Anarchist Leanings? National Club

page 7

Anarchist Leanings? National Club

A very quiet gathering of National Club members met for their AGM recently. Business was conducted to the strains of anarchist inspired levity and sceptical interjections. A motion from Jonty Markham gave the National boys a chance to affiliate to the Royal Association of Anarchists; a move which no national member spoke against, but which was defeated fourteen votes to eight. Had liaison been better between the instigators of the motion and the extravites rehearsing next door, the national club may well have found its chances of affiliation with the national party, which it later resolved to do, frustrated.

During the course of the business, N. Robertson, who had been a member of the team which earlier in the year debated against the Labour club, expressed a desire that the new club would not become a typical National Club. He said that it should consider ways in which our country could be better governed."

Responsibility for the club's activities was given to the committee, under the Presidency of third year Political Science and Law student Alister Taylor. They were directed to set up policy discussion groups and organise functions.

Rowlands complained from the floor on the centralisation of power in the committee's hands, after it had had the nomination of conference delegates referred to it for consideration.

Rowlands, whose connection with the National Club was challenged by Taylor, later tilled out a form for prospective membership of the club, as did Markham.

After the AGM, the Director General of the National Party, Mr. Wilson, spoke on "The Appeal of Right Wing Politics". "People," he said, "are happier if they have a stake in the show. Affairs are better run by people if they get an extra bob or two. The Right," he continued, "tends to stress that property rights and freedom mean for a healthier and better society. The past," he claimed, "was felt by the true conservative to be the best guide to the future. The Left say, out the window with the past."

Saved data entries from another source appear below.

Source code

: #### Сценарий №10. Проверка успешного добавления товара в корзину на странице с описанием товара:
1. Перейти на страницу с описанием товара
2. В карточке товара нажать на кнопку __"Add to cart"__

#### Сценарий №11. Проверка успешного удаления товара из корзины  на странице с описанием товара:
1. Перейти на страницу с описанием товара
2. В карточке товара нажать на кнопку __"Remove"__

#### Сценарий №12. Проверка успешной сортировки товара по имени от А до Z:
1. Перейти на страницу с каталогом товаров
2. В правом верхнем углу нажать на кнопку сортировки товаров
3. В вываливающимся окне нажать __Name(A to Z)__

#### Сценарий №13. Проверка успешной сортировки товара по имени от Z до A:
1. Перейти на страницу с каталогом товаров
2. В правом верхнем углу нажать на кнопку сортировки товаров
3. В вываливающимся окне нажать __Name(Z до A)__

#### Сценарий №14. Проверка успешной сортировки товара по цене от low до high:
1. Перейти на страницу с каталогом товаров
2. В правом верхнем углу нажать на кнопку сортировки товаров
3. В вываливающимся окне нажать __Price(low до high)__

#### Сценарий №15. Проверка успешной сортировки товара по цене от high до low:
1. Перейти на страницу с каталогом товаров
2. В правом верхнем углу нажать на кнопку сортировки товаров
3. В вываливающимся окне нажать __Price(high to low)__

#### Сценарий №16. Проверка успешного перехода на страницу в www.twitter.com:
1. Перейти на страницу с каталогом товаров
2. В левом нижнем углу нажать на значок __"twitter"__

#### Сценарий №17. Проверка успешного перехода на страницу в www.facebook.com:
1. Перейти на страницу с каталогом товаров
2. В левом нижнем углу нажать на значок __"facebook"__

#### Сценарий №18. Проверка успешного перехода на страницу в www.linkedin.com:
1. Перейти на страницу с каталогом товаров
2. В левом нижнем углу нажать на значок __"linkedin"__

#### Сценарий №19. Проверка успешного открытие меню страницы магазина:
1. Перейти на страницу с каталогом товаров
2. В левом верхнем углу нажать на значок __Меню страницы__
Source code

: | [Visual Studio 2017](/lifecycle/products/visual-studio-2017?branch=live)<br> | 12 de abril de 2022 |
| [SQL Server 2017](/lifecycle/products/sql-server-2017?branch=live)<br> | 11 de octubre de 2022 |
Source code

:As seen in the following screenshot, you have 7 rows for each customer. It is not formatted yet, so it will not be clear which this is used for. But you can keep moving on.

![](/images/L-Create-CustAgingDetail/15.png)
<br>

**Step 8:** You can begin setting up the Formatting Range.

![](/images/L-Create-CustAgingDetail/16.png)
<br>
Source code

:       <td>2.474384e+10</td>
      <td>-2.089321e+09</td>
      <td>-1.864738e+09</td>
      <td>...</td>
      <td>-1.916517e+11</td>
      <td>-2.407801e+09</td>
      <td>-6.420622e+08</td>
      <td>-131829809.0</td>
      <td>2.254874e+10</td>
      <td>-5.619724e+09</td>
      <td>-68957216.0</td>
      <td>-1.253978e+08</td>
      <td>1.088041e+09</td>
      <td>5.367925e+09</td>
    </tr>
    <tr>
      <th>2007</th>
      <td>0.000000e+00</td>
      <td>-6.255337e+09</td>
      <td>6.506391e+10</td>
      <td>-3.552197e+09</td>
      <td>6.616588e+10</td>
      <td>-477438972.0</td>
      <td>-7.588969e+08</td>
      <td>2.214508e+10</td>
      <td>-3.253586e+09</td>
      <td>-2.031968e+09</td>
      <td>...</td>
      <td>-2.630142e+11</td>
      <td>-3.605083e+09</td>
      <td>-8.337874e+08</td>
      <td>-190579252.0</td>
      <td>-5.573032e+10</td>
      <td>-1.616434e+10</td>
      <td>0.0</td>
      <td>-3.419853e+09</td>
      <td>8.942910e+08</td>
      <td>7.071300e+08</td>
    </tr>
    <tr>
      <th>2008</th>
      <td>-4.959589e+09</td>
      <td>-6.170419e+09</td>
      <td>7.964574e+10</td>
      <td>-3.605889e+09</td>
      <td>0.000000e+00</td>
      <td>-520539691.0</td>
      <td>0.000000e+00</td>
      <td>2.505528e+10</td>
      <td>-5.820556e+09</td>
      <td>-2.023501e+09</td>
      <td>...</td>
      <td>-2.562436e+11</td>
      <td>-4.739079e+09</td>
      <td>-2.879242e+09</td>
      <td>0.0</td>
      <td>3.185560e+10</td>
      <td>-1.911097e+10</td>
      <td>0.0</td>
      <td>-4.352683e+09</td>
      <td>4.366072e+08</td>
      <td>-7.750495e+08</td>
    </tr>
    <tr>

When he maintained that the Right wing was more prepared for defence, Rowlands asked, "Who are we defending ourselves ourselves against?" "The fact remains," Mr. Wilson replied, "that in this day if we don't defend ourselves someone is liable to step in."

Economics graduate Tony Ashenden inquired as to whether the National Party were going to continue their "running, jumping, standing still direction of the economy, the policy of the Yoyo." Upon clarification of the question to "Does the party intend continuing these yoyo policies?" Mr. Wilson replied, "Briefly yes—it is the pragmatism of the right." Ashenden stressed the significance of Mr. Nordmeyer's policy to provide for growth and planning of the economy, enunciated during the election.